STEPES Studie (Screening for term preeclampsia in Switzerland)
In dieser multizentrischen prospektiven Studie wird untersucht, wie der neu kombinierte Screeningtest im Vergleich zum Routinescreening allein die Früherkennung von Präeklampsie in der Schweizer Bevölkerung vorhersagen kann.
SWIFT Studie (Frühzeitige Substitution von Faktor XIII bei postpartaler Blutung)
Eine multizentrische randomisierte, kontrollierte Studie mit 11 beteiligten Kliniken. Untersucht wird ob die Behandlung mit dem Gerinnungsfaktor 13 einen Einfluss zur Verminderung der Blutung bei einer PPH hat. Mittels Randomisation werden die Probandinnen der Interventionsgruppe oder Kontrollgruppe zugeteilt bei einer auftretenden postpartalen Hämorrhagie.

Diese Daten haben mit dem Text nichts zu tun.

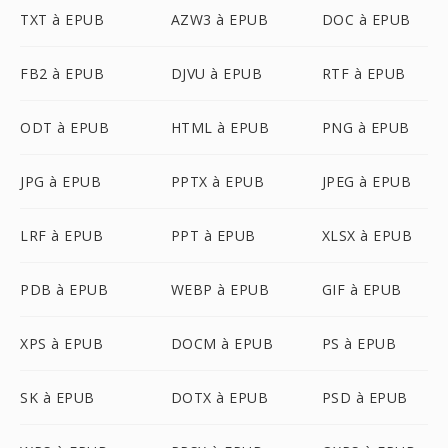
TXT à EPUB
AZW3 à EPUB
DOC à EPUB
FB2 à EPUB
DJVU à EPUB
RTF à EPUB
ODT à EPUB
HTML à EPUB
PNG à EPUB
JPG à EPUB
PPTX à EPUB
JPEG à EPUB
LRF à EPUB
PPT à EPUB
XLSX à EPUB
PDB à EPUB
WEBP à EPUB
GIF à EPUB
XPS à EPUB
DOCM à EPUB
PS à EPUB
SK à EPUB
DOTX à EPUB
PSD à EPUB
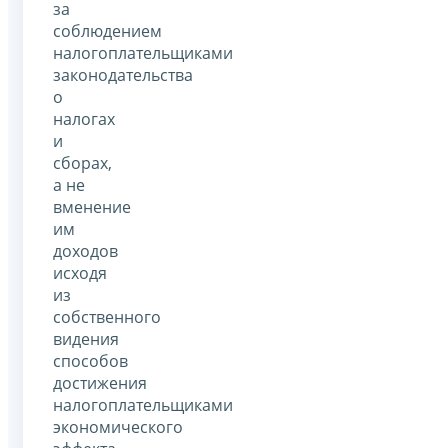
за
соблюдением
налогоплательщиками
законодательства
о
налогах
и
сборах,
а не
вменение
им
доходов
исходя
из
собственного
видения
способов
достижения
налогоплательщиками
экономического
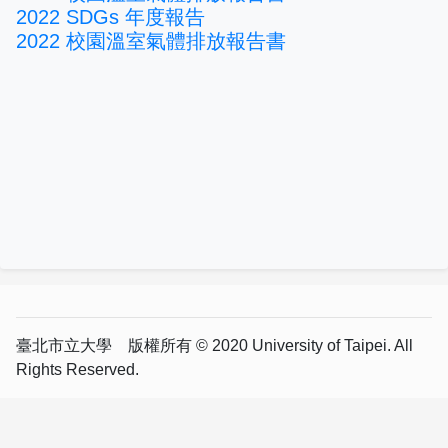
2022 SDGs 年度報告
2022 校園溫室氣體排放報告書
臺北市立大學 版權所有 © 2020 University of Taipei. All
Rights Reserved.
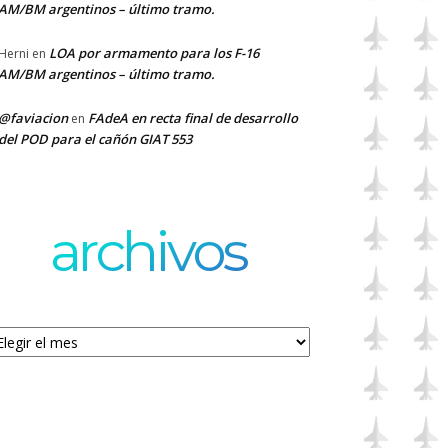
AM/BM argentinos – último tramo.
LOA por armamento para los F-16
Herni
en
AM/BM argentinos – último tramo.
@faviacion
FAdeA en recta final de desarrollo
en
del POD para el cañón GIAT 553
archivos
chivos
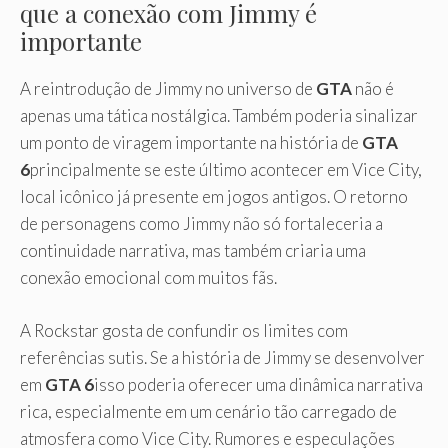
que a conexão com Jimmy é
importante
A reintrodução de Jimmy no universo de
GTA
não é
apenas uma tática nostálgica. Também poderia sinalizar
um ponto de viragem importante na história de
GTA
6
principalmente se este último acontecer em Vice City,
local icônico já presente em jogos antigos. O retorno
de personagens como Jimmy não só fortaleceria a
continuidade narrativa, mas também criaria uma
conexão emocional com muitos fãs.
A Rockstar gosta de confundir os limites com
referências sutis. Se a história de Jimmy se desenvolver
em
GTA 6
isso poderia oferecer uma dinâmica narrativa
rica, especialmente em um cenário tão carregado de
atmosfera como Vice City. Rumores e especulações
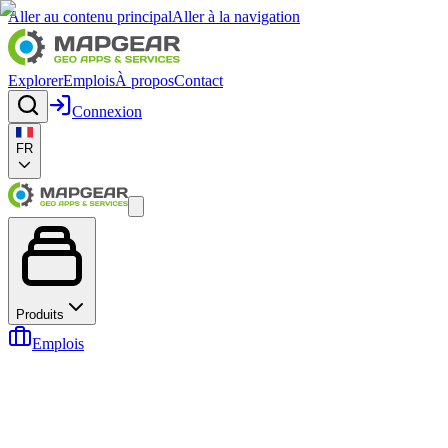
Aller au contenu principal
Aller à la navigation
Explorer
Emplois
À propos
Contact
Connexion
FR
Produits
Emplois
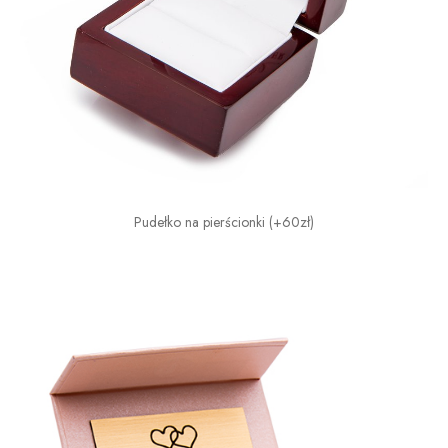
Pudełko na pierścionki (+60zł)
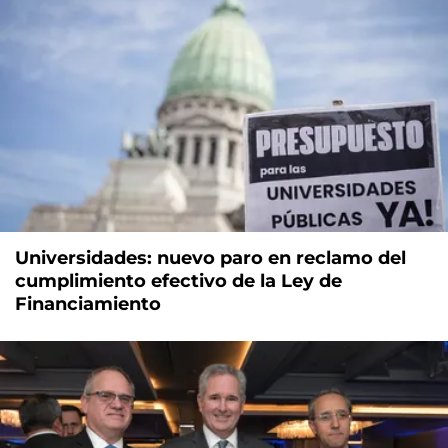
Universidades: nuevo paro en reclamo del
cumplimiento efectivo de la Ley de
Financiamiento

TRANSTEM Phase I/II Studie
Stammzelltherapie zur Neuroprotektion bei Frühgeburten
Planung und Durchführung einer multizentrischen Zusammenarbeit einer Phase I/II Studie für Stammzelltherapie zur peripartalen Neuroregeneration bei Frühgeburten. Für die Behandlung werden autologe Stammzellen des Kindes selbst verwendet. Eingeschlossen in die Behandlung werden Frühgeburten mit Zeichen einer perinatalen Hirnschädigung.
Studienverantwortliche: M. Joerger, A. Schoeberlein, M. Fluri, D. Surbek (Zusammenarbeit A. Kidszun, Kinderklinik Inselspital und EXO Biologics SA, Liège, Belgien)
Bewilligungs-Phase
Thrombin-Generation ST-Genesia
Diese prospektive multizentrische Beobachtungsstudie untersucht physiologische Thrombin Bildung mittels TG assay ST Genesia® (STG, Stago, Asnières-sur-Seine, France). Als Ziel ist Erstellung von Normkurven. Spätere Studien werden die Früherkennung von Gerinnungsanomalien und deren Komplikationen (PPH, Thrombose, IUWR oder Aborte).
TRUFFLE 2 Studie
Die TRUFFLE 2 Studie ist eine internationale, randomisierte Multizenterstudie zur Frage Überwachung und Zeitpunkt der Entbindung bei später fetaler Wachstumsrestriktion zwischen der 32+0 und 36+6 SSW. Von 2017-18 wurde als Pilotprojekt eine Observationstudie durchgeführt, in der rund 1000 Feten eingeschlossen wurden.